Attending college is supposed to encompass more than taking classes to improve a skill and socializing with others at parties. Universities aim to foster a community of students who will surpass the common achievements of undergrads and reach for what’s most important and most difficult: to make a lasting impact in the world and change lives.
USC tries to create space for significant explorations – emphasizing the importance of community at residence halls, attracting attention to the arts and humanities with Visions and Voices, bringing inspiring speakers to move students, attempting to regulate the excessive importance many students place on the Greek System – yet, they continue to fail to truly give space to students’ voices.
Meanwhile, a foundation named Posse achieves what universities like USC fully cannot: to positively challenge the norms of campus, to support students in fighting for what they deem essential in society, to look beyond the artificial constructs of what life should be versus what it can be.
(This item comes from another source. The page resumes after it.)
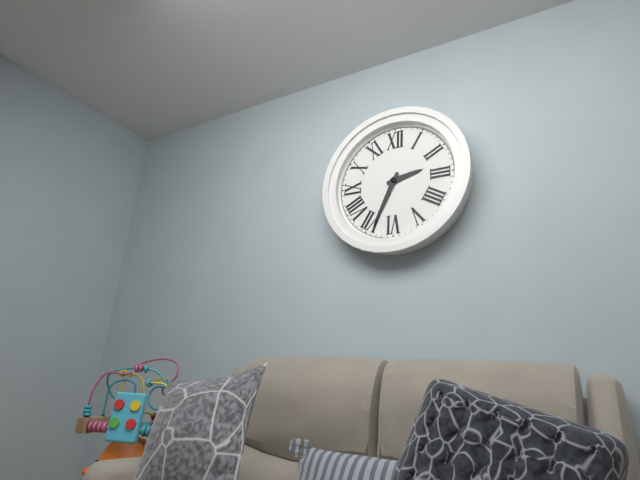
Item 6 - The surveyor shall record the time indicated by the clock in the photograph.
2:34
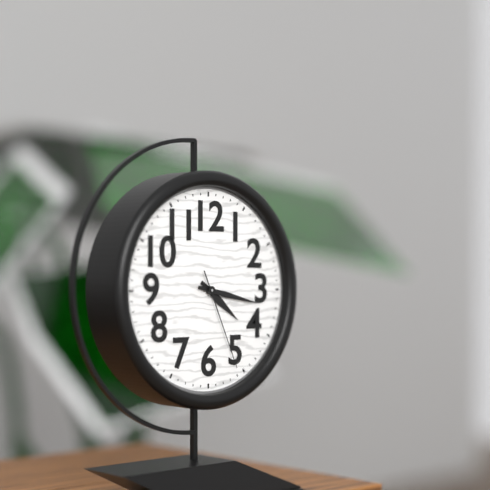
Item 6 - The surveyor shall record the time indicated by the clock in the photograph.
4:17:26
Posse is a scholarship foundation that builds relationships with colleges and helps select students who, if accepted into a partner university, will have a posse of other scholars as support. It started in 1989 with Vanderbilt University as the first partner, and today Posse works with 51 universities. Every year, it organizes an annual retreat for each partner university, where scholars invite other students, faculty and staff for a weekend of debate on a topic chosen by all scholars nationwide.
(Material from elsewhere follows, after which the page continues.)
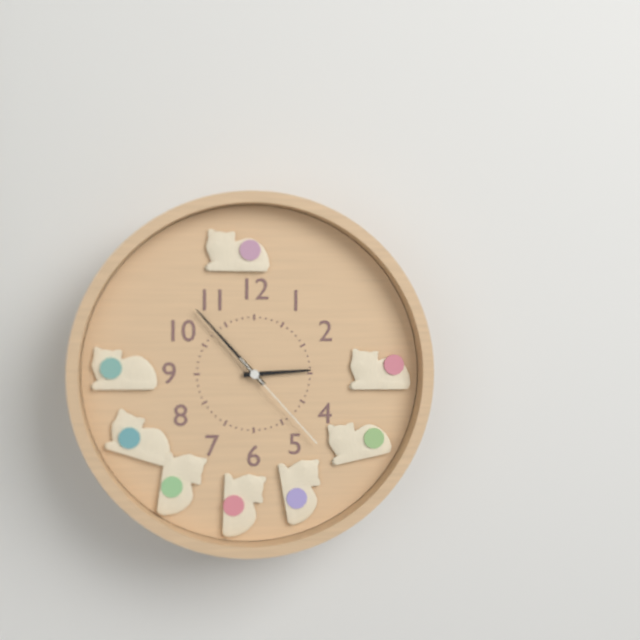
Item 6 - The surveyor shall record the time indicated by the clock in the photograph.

This year’s was Social Movements: Rethink? Revolt? Reform? Over the weekend of the retreat, students discussed the current need for social movements, the importance of social improvement, the will to fight for what’s right, and most important, to truly listen to others and learn from them.
USC lacks diverse voices. It may have the greatest amount of international students than any other school in America, but it fails to build a community where these voices can be heard. At the Posse retreat, students of diverse backgrounds who are interested and invested in breaking harmful social norms and promoting inclusion found the space to speak to others about their concerns and ways to practically address them.
This is the type of engagement that USC and other universities do not yet accomplish on their own. Although it is true that USC does create this space through Posse, the university has recently decided to cut ties with the foundation and will no longer be recruiting other Posses in the future.
Quality education extends far beyond writing papers and attending classes – it demands encouragement, bravery, and focus. Posse has found a powerful way to kindle passion and determination in students by allowing them to spend a couple of days with people who will serve both as examples for the need of action in today’s world, and as open listeners to consider and support other students’ causes. If more universities implemented programs such as this, they would certainly have more students engaged in making a difference and impacting the world.